Brunico – Una giornata fuori dall’ordinario, tra riflessione, creatività e testimonianze forti: alla scuola media di lingua tedesca ospitata nel convento delle Orsoline di Brunico, studenti e insegnanti sono stati protagonisti di un’iniziativa dedicata alla pace, nata come seguito concreto alla Settimana diocesana della pace.
A guidare il progetto sono state l’insegnante di religione Edith Niederbacher e l’insegnante di integrazione Silvia Hintner, con l’obiettivo di mostrare come la Chiesa possa essere una realtà viva, capace di incidere nella quotidianità delle persone, soprattutto dei più giovani.

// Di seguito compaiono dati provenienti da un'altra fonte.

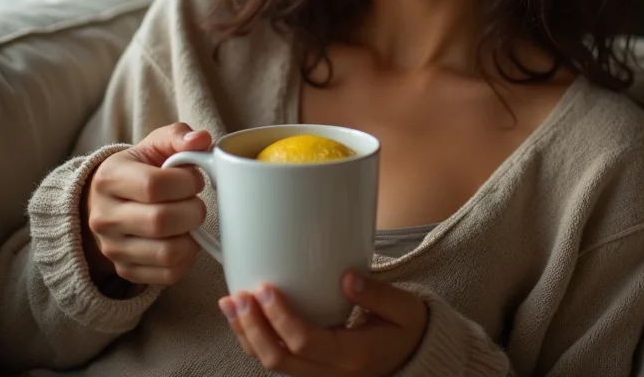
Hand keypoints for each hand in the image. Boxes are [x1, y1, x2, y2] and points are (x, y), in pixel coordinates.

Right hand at [81, 122, 211, 285]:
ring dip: (192, 236)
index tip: (194, 178)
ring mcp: (112, 248)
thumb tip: (202, 139)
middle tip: (196, 201)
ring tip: (189, 220)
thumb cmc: (140, 168)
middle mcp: (104, 217)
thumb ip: (179, 136)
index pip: (154, 185)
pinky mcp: (126, 270)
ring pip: (166, 253)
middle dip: (193, 210)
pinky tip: (184, 238)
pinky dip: (187, 258)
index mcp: (110, 178)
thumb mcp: (155, 145)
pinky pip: (168, 274)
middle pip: (160, 221)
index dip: (186, 182)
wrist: (110, 199)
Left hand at [219, 272, 428, 375]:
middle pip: (279, 359)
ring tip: (230, 305)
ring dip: (247, 336)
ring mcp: (319, 375)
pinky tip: (244, 319)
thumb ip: (378, 294)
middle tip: (238, 297)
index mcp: (353, 355)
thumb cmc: (406, 328)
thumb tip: (347, 277)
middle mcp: (331, 372)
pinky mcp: (312, 369)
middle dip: (253, 328)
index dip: (281, 318)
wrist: (412, 355)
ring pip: (273, 364)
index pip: (305, 342)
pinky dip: (256, 341)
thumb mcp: (404, 308)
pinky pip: (278, 361)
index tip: (267, 288)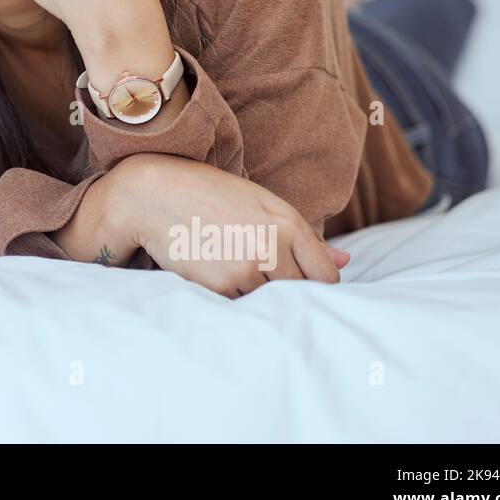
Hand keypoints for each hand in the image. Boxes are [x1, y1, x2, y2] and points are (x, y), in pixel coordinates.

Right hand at [99, 152, 351, 297]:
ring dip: (257, 296)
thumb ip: (304, 236)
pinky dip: (232, 298)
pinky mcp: (221, 285)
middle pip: (300, 294)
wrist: (153, 194)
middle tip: (257, 276)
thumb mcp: (260, 203)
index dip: (314, 285)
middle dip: (286, 292)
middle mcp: (274, 246)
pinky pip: (241, 305)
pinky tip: (214, 272)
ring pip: (270, 303)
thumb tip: (347, 260)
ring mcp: (248, 268)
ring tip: (230, 267)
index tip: (298, 283)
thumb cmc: (208, 193)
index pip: (325, 276)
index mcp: (288, 223)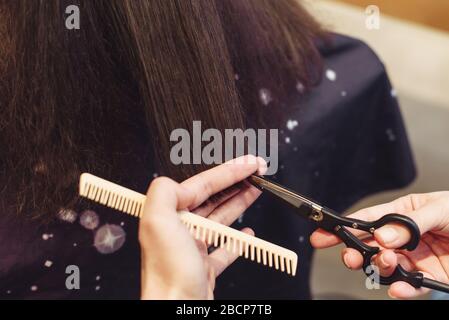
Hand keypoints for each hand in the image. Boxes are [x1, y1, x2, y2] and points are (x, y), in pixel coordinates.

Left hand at [139, 155, 266, 299]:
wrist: (178, 310)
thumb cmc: (169, 275)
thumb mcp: (158, 222)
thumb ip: (164, 192)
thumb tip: (178, 183)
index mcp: (169, 216)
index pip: (202, 185)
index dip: (229, 172)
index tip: (249, 165)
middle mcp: (179, 230)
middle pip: (211, 199)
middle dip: (235, 183)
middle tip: (255, 173)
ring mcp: (192, 248)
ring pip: (219, 219)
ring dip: (238, 204)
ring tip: (255, 192)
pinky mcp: (204, 267)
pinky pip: (223, 248)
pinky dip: (237, 240)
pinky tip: (247, 234)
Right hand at [310, 192, 448, 298]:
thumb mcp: (442, 209)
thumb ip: (411, 223)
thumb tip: (384, 236)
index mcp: (404, 214)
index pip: (369, 219)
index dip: (345, 226)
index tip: (324, 234)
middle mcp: (406, 238)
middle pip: (371, 246)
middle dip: (356, 251)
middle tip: (351, 256)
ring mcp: (416, 259)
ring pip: (386, 267)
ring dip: (380, 267)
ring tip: (385, 263)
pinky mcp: (430, 278)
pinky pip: (410, 286)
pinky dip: (402, 289)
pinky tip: (400, 287)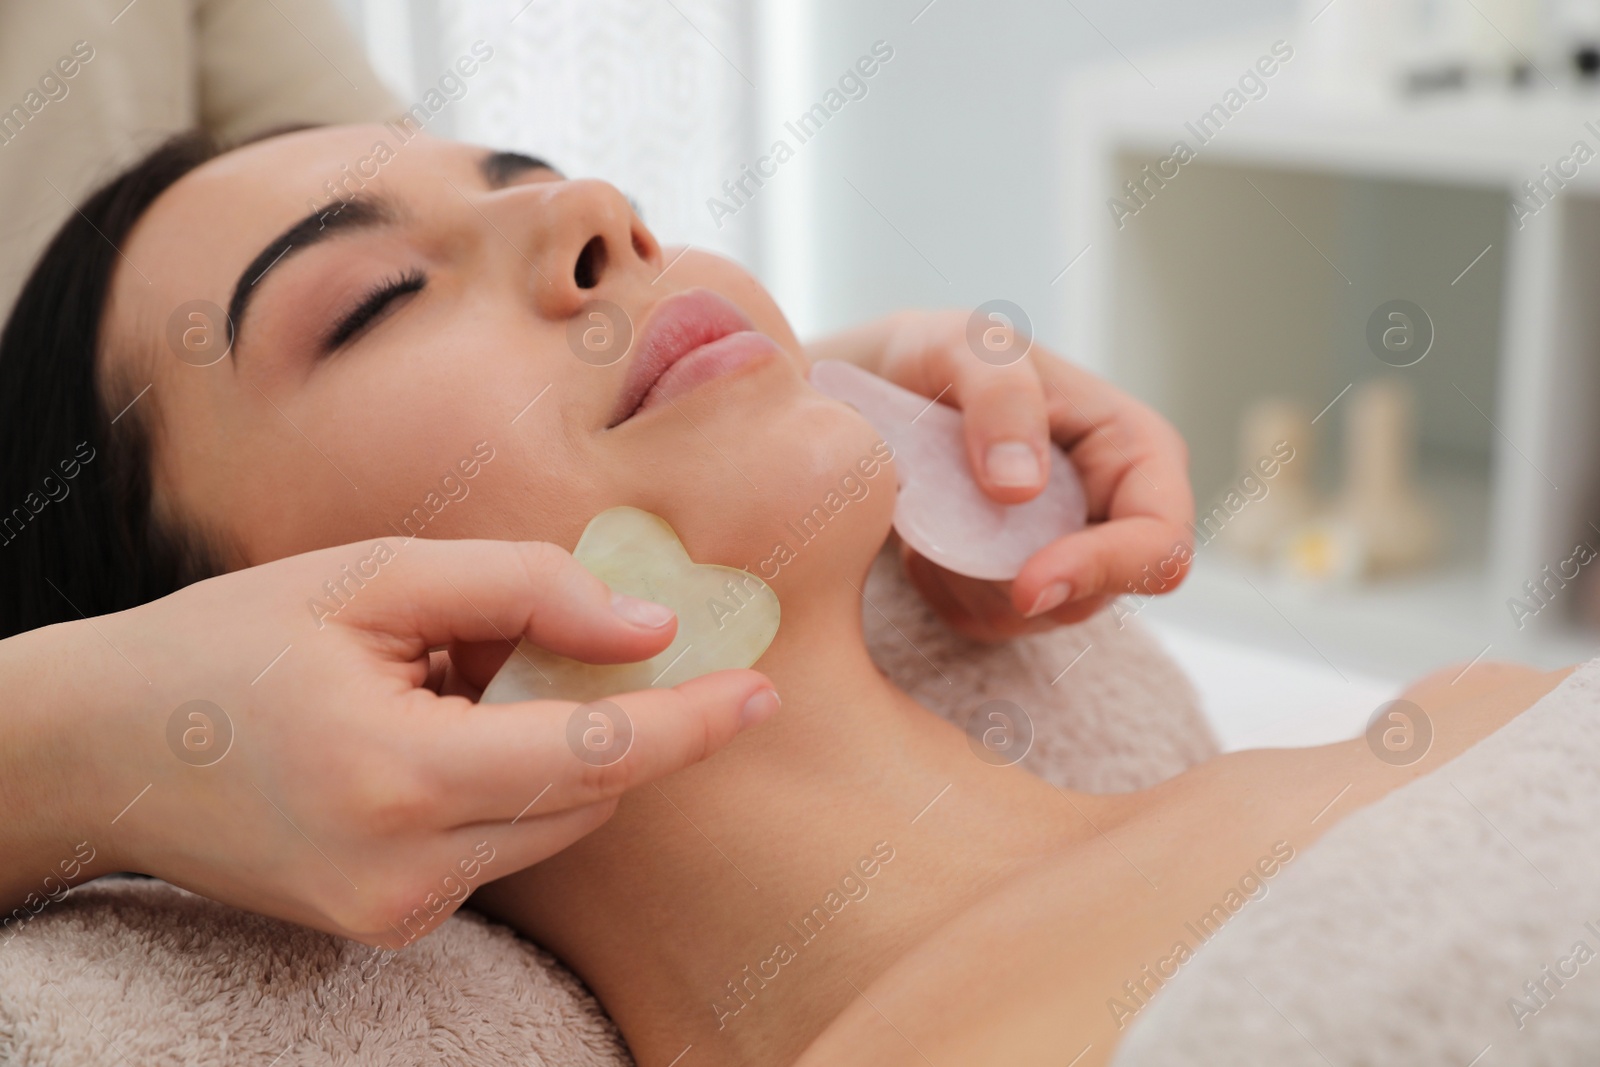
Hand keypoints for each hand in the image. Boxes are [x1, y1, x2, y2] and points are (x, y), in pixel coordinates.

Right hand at [0, 539, 775, 946]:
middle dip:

Il programma della giornata è stato ricco e variegato, costruito proprio a partire dalle idee degli studenti. Tra le attività proposte, un podcast realizzato dai ragazzi, laboratori di video e fotografia – i cui risultati saranno presto esposti presso la biblioteca comunale di Brunico – e un originale disegno a filo dedicato ad Angela Merici, fondatrice delle Orsoline. Non sono mancati momenti legati alla musica, come il workshop sull’organo, e iniziative coinvolgenti come il “rally della fede”, che ha invitato gli studenti a esplorare in modo attivo la chiesa del convento.

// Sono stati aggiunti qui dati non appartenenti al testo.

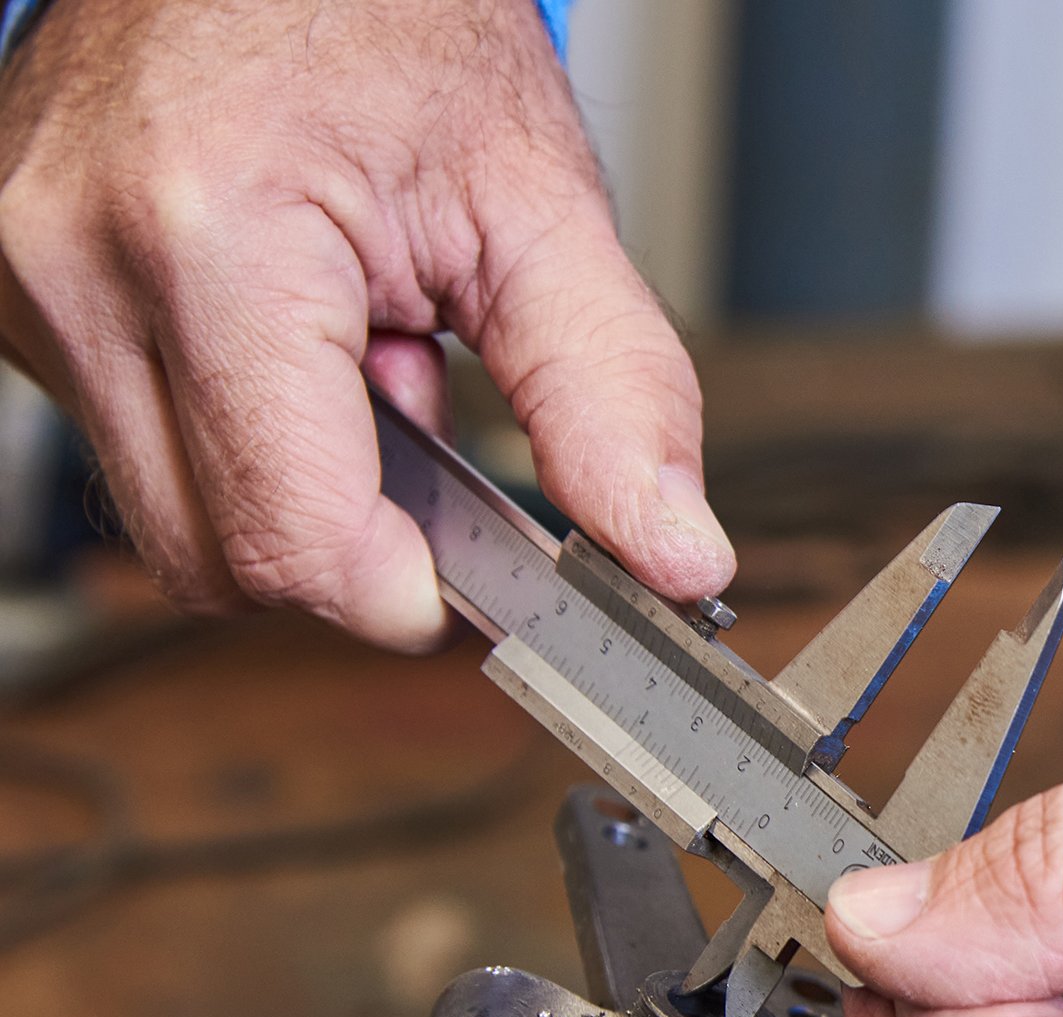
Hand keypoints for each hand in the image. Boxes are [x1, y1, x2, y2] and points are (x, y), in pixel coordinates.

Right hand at [0, 0, 732, 648]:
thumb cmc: (390, 29)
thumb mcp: (538, 207)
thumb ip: (613, 398)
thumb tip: (674, 553)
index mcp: (212, 239)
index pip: (293, 539)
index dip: (403, 590)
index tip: (472, 572)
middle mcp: (80, 266)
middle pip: (225, 560)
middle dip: (351, 532)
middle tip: (425, 406)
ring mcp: (25, 285)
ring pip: (174, 519)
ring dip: (292, 476)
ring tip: (357, 345)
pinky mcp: (15, 300)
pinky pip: (137, 449)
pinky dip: (234, 427)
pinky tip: (289, 332)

Particolarmente significativo è stato anche il laboratorio in cui i giovani hanno realizzato una “croce delle Orsoline”: l’opera è stata benedetta dal vescovo Ivo Muser e in futuro accompagnerà le celebrazioni religiose della comunità scolastica. Grande interesse ha suscitato anche il momento di dialogo diretto con il vescovo, che ha risposto alle domande degli studenti in un confronto aperto e partecipato.

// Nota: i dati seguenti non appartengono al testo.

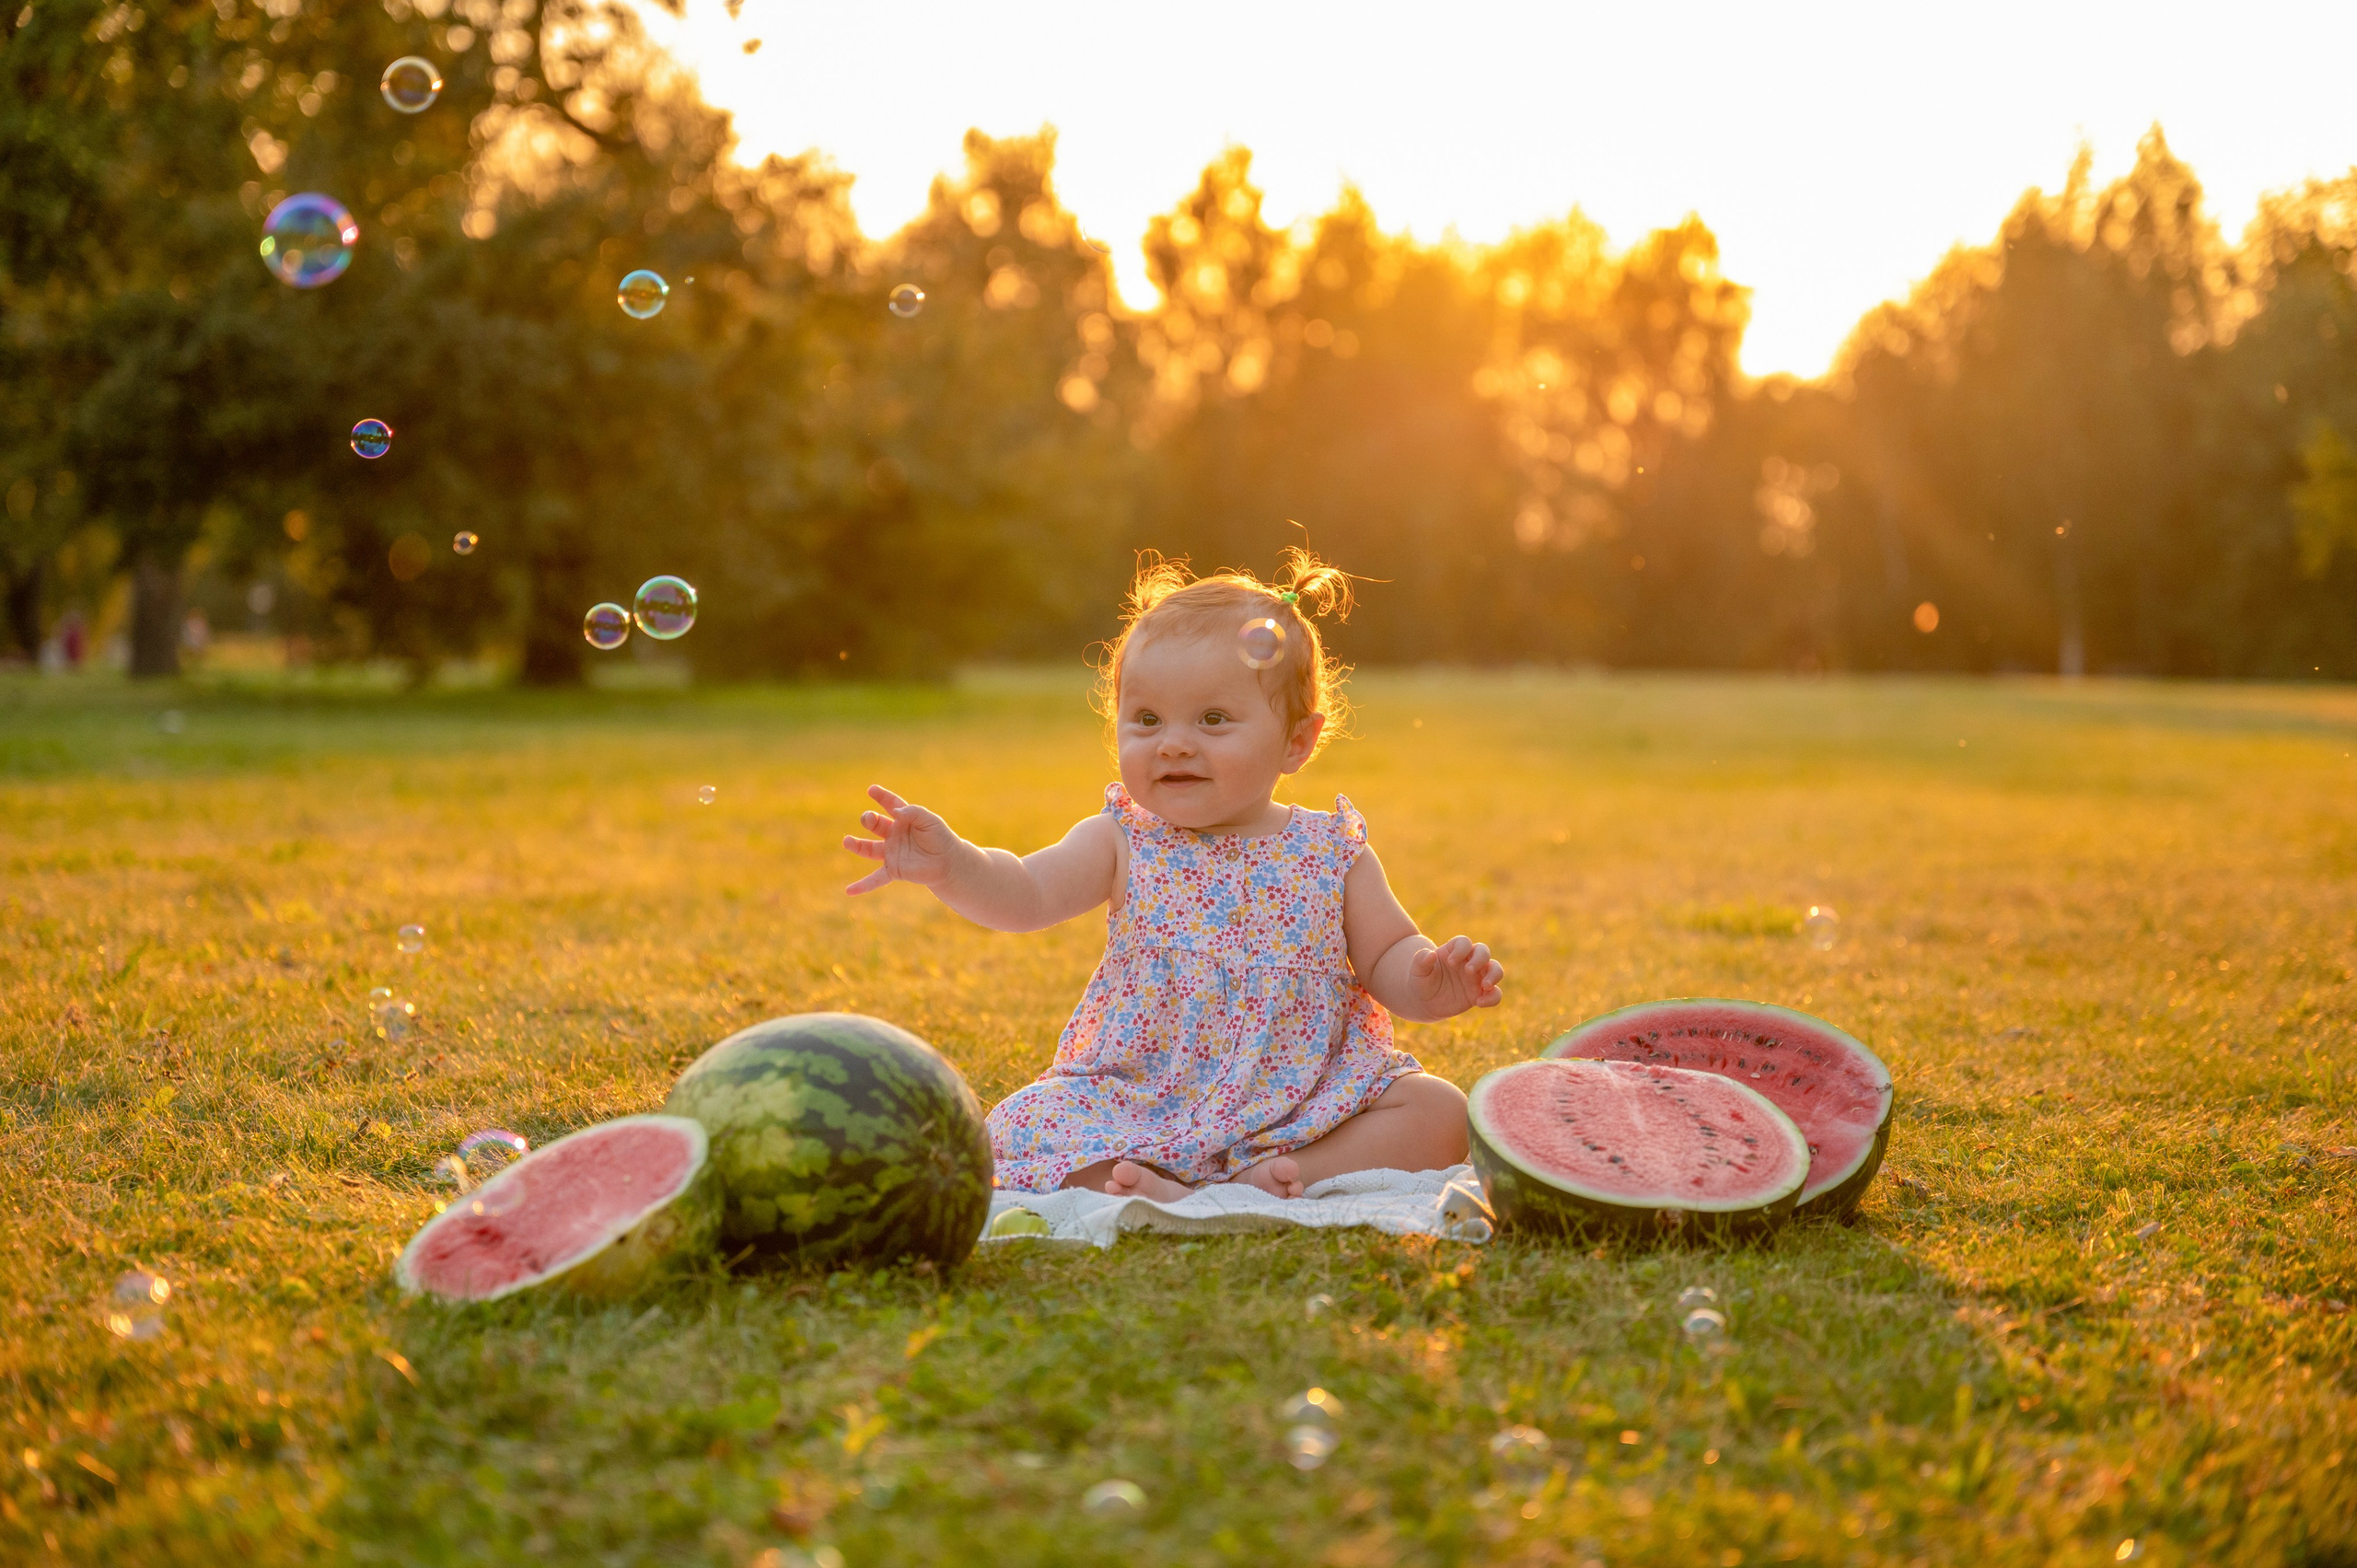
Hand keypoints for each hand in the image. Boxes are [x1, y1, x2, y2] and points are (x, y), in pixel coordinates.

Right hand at [842, 785, 962, 894]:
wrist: (948, 863)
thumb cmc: (940, 838)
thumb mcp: (931, 821)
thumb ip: (914, 813)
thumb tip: (896, 811)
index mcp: (903, 819)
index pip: (890, 804)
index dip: (881, 797)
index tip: (872, 790)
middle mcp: (893, 834)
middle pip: (876, 824)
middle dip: (869, 820)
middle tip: (868, 819)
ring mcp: (891, 852)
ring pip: (869, 849)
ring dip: (857, 845)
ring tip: (847, 841)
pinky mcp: (894, 870)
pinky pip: (876, 878)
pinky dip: (863, 885)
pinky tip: (849, 891)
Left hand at [1406, 935, 1504, 1016]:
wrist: (1424, 1001)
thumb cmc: (1421, 981)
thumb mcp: (1417, 971)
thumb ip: (1421, 961)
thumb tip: (1430, 954)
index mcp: (1453, 951)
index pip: (1464, 942)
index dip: (1461, 949)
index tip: (1451, 962)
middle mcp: (1468, 961)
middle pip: (1483, 951)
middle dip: (1480, 959)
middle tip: (1468, 971)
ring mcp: (1476, 977)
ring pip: (1495, 969)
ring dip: (1494, 974)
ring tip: (1485, 985)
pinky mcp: (1479, 993)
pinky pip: (1494, 993)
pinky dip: (1492, 997)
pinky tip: (1479, 1003)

La giornata si è conclusa con un incontro intenso e toccante con Christian Tschurtschenthaler di Sesto, al quale erano invitati anche i genitori. L’uomo ha condiviso la sua esperienza personale: nel 2024 ha perso la moglie e due figli in un incidente stradale in Tirolo. Davanti agli studenti ha raccontato come la fede lo aiuti ad affrontare un dolore così profondo.
Un’iniziativa che ha saputo unire spiritualità, espressione creativa e testimonianza concreta, offrendo ai giovani non solo strumenti di riflessione, ma anche esempi autentici di vita e resilienza.